Up earlier than I should be, but I can’t
sleep. Work then. Don't kvetch. I have been frustrated the last
few days searching for interesting articles in Chinese to translate. I had been going to the People’s Daily, which often takes up front page real estate with stories about bumper harvests in Shanxi, the
president welcoming foreign dignitaries and anti-corruption cases. I moved my efforts over to an online news aggregator
my friend recommended called Toutiao 头条 or “lead story” and
while there are more “human interest” stories and certainly more videos on
their home page, here the stories are invariably light.
I don’t know that
I’m necessarily expecting anything particularly deep, or reflective. I don’t think I’m going to find a revealing exposé on the state of the nation and even if I did, I would likely miss the subtlety of the writing. This morning going through Toutiao, I passed
on an article about border patrol guards spending the holiday out on the
frontier, I passed on an article about the royal family voting in Thailand, couldn't be bothered with the kid in Taiwan who thought he was buying an iPhone but instead bought chocolate. The sponsored article about the Yangtze River Economic Belt Development was unable to hold me either. Mind you, all I’m
trying to do is translate the first three paragraphs, list out all the vocabulary
I can’t independently decode, study them over and over and over again until I can
read the passages without training-wheels.

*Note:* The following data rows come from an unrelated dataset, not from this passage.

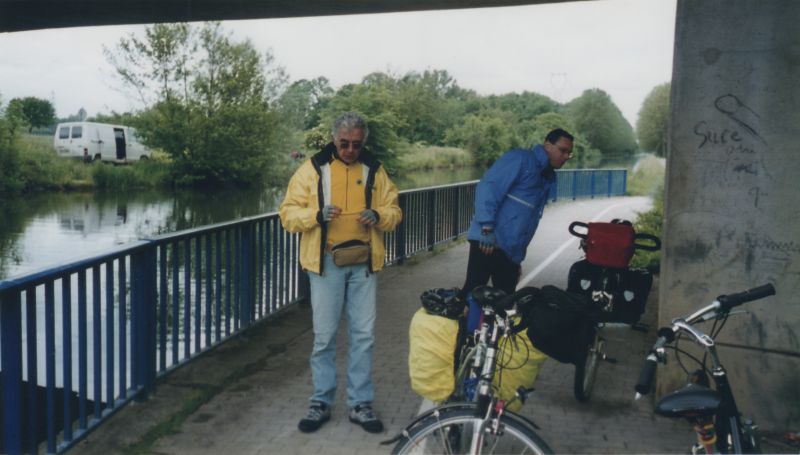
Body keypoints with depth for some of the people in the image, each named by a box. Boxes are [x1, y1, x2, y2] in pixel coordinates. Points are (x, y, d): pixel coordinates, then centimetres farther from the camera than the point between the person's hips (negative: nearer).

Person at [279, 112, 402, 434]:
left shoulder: (374, 170, 8)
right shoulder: (313, 169, 0)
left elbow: (394, 210, 11)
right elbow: (288, 214, -1)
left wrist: (378, 215, -12)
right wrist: (317, 215, -20)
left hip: (363, 263, 2)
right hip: (325, 262, -2)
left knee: (363, 335, 6)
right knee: (324, 335, 4)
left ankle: (360, 404, 18)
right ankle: (321, 402, 19)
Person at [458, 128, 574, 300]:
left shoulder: (548, 178, 21)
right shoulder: (521, 158, -5)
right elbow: (488, 187, -17)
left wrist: (518, 257, 20)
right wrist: (487, 228, -25)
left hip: (512, 252, 8)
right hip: (489, 241, -8)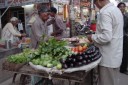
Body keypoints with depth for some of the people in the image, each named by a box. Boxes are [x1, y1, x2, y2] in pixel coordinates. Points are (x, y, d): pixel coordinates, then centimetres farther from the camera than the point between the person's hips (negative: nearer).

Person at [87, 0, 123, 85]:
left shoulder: (105, 12, -20)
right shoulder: (116, 9, 9)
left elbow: (106, 37, -29)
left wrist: (93, 37, -12)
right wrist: (97, 35, 19)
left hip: (108, 58, -9)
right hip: (116, 56, 9)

To quote Miles Davis from the Bitches Brew sessions: “What difference
does it make?” From the perspective of
language study, it doesn’t matter at all, still I"m craving some degree of intrigue or at least utility.

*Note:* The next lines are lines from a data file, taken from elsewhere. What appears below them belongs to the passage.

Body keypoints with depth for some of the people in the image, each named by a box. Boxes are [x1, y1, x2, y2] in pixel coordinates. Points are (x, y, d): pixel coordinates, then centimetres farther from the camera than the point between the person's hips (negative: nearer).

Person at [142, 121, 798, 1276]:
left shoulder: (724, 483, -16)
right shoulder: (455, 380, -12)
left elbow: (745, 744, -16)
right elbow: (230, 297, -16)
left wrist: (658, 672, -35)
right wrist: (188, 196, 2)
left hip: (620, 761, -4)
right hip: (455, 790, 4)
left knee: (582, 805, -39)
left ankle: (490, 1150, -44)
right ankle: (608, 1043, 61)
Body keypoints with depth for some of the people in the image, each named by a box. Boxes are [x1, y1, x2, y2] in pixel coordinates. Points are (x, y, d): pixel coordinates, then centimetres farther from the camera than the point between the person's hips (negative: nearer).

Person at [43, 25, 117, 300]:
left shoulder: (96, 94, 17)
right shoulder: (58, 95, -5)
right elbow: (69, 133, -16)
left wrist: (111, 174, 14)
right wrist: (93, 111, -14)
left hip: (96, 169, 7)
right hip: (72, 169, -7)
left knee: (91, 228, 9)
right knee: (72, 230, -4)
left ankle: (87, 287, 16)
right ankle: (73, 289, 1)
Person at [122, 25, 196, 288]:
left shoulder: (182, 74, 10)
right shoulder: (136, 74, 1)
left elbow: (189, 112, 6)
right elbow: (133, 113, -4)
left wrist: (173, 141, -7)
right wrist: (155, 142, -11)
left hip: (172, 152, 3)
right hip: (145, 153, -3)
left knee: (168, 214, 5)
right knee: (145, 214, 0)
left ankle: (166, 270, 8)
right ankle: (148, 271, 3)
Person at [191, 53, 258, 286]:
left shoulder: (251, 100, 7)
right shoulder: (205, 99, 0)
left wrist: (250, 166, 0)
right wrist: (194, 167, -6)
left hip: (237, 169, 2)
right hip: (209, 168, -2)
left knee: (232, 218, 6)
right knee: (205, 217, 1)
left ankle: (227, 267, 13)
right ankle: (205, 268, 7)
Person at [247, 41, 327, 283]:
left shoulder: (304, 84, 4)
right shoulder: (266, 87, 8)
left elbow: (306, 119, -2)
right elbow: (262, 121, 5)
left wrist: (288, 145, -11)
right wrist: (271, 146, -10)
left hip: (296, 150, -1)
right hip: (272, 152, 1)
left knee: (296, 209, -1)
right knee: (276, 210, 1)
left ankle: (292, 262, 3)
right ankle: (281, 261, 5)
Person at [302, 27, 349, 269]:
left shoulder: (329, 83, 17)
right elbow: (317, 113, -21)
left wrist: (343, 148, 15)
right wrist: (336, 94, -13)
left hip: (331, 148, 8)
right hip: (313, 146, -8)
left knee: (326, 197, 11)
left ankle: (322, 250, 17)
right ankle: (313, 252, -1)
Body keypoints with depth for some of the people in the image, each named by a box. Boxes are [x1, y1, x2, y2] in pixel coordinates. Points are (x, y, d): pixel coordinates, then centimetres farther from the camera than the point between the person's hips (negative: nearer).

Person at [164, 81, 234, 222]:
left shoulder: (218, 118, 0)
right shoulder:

I get unsolicited Chinese texts
on my phone, all the time. I glance at
them and only really translate them if I’m concerned they are going to shut my phone
off. It dawned on me this morning that
these texts were as viable as source of reading as anything else in my Chinese environment. I took three of these messages and pasted
them into an email and sent them to myself so I could easily manipulate the
text on my lap top. Here’s what I
discovered:
The Number 13 line
at Dongzhimen Station is going to be closed as they complete some new work. The city government wants to wish me and my
kin a happy new year, and to remind us that it is illegal to light
fireworks off within the fifth ring road during the holidays. And, finally, there is a casino in Macao that
would very much like to welcome me to play baccarat, racing games and fishing
games and a sixty-color lottery with very high odds! Now I know.
I’ve been
investing over an hour a day on this sort of effort for the last two months or
so. And though it is painfully slow, and I can wonder, regularly, how much
further along I’d been if I’d been diligent about this earlier, I can feel the
difference when I read billboards and signs:
Ah, that liquor company wishes the whole nation a prosperous new
year. Comprehending two or three more of
those ten characters made all the difference, so that something that would
otherwise have been opaque was clear as day.

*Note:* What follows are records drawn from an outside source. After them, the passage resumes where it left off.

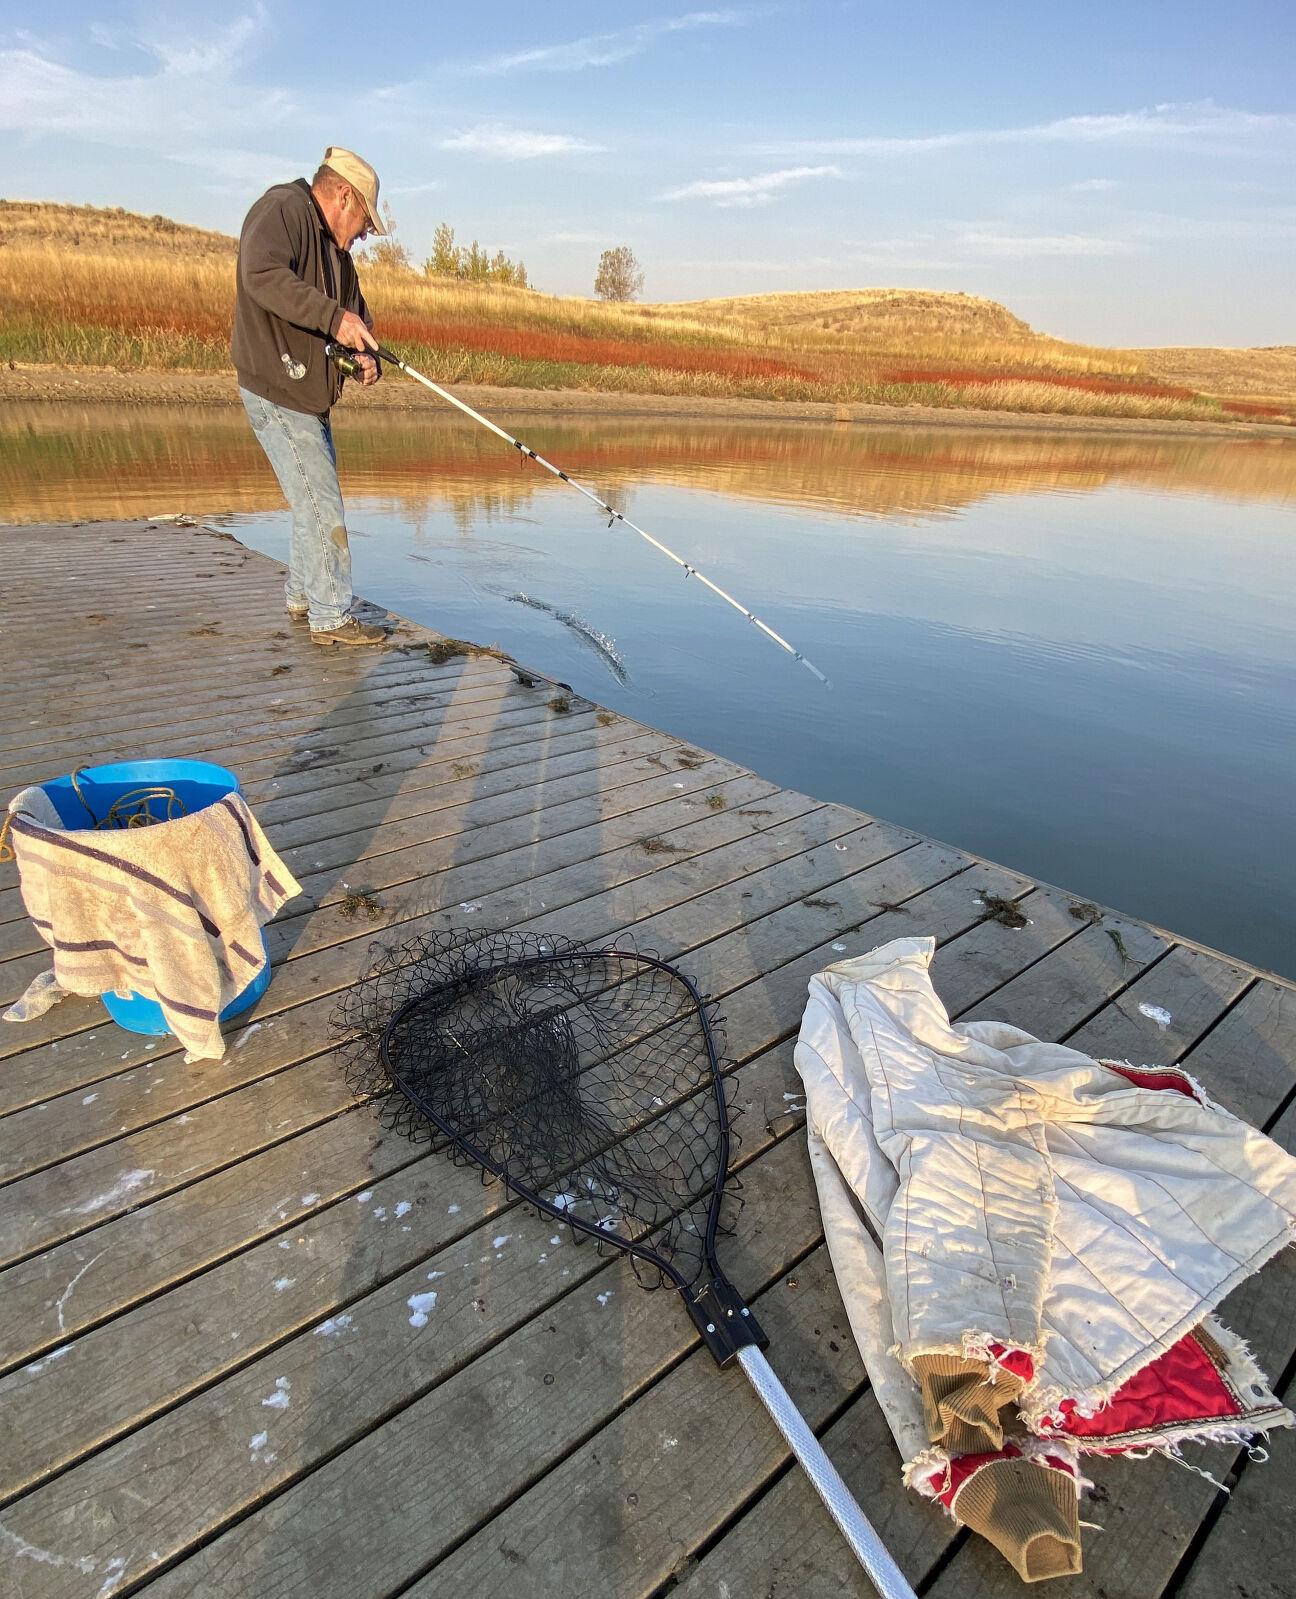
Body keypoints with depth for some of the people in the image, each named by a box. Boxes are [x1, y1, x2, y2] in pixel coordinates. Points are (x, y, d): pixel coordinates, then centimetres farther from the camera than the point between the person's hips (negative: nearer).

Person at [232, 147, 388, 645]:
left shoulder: (335, 248, 20)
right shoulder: (282, 208, -10)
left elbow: (357, 312, 24)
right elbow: (262, 273, -27)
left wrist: (368, 357, 2)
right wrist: (332, 316, -34)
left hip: (311, 395, 10)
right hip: (276, 393, -10)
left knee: (315, 498, 16)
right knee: (321, 504, -12)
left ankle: (302, 596, 30)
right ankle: (331, 617, -6)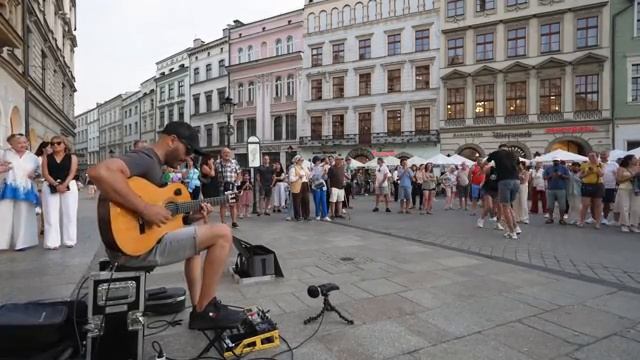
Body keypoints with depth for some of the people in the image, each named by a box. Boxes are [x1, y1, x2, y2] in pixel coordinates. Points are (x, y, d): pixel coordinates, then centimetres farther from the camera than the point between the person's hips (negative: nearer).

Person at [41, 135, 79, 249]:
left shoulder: (72, 157, 7)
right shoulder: (47, 158, 10)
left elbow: (72, 173, -3)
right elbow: (45, 174, 0)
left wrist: (64, 185, -18)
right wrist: (56, 185, -15)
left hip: (69, 186, -1)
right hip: (50, 187, 1)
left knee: (69, 214, 0)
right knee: (51, 215, -2)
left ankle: (69, 240, 7)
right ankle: (52, 242, 1)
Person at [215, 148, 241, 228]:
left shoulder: (234, 162, 5)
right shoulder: (218, 163, 1)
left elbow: (239, 173, 11)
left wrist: (235, 180, 0)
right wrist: (218, 181, -5)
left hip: (232, 186, 1)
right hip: (222, 187, -1)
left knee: (233, 205, 1)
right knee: (223, 205, 4)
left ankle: (234, 222, 6)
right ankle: (222, 222, 9)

Translating these things, Google Translate is invaluable. But I also use a free online tool called: https://www.mdbg.net I take a line of text, throw it in, and they will assemble the vocabulary into what are largely character-couple vocabulary pieces. I remove all the things I know, reenter and then copy that list of vocabulary into a Word doc. Time permitting what I've enjoyed doing is taking each individual character I don't recognize and then look at all the other words it is a building block for. So "racing games" above is 塞游戏 sai youxi. I didn't recognize the "sai" which means to compete. Checking and of course it is the root word in 比赛 bisai 'to compete', which I've used a million times. And it is also the first character in dozen words I don't recognize but make easy sense once you see them all laid out. It must map the mind out differently from the earliest childhood when ideographs can be switched around that way like Lego blocks. There are of course compound words in English, as well as prefix and suffix, and letter pairings to make things into adverbs or suggest tense. But when each character has its own independent power, there is a certain mathematical elegance to what then becomes possible in an ideographic system like Chinese.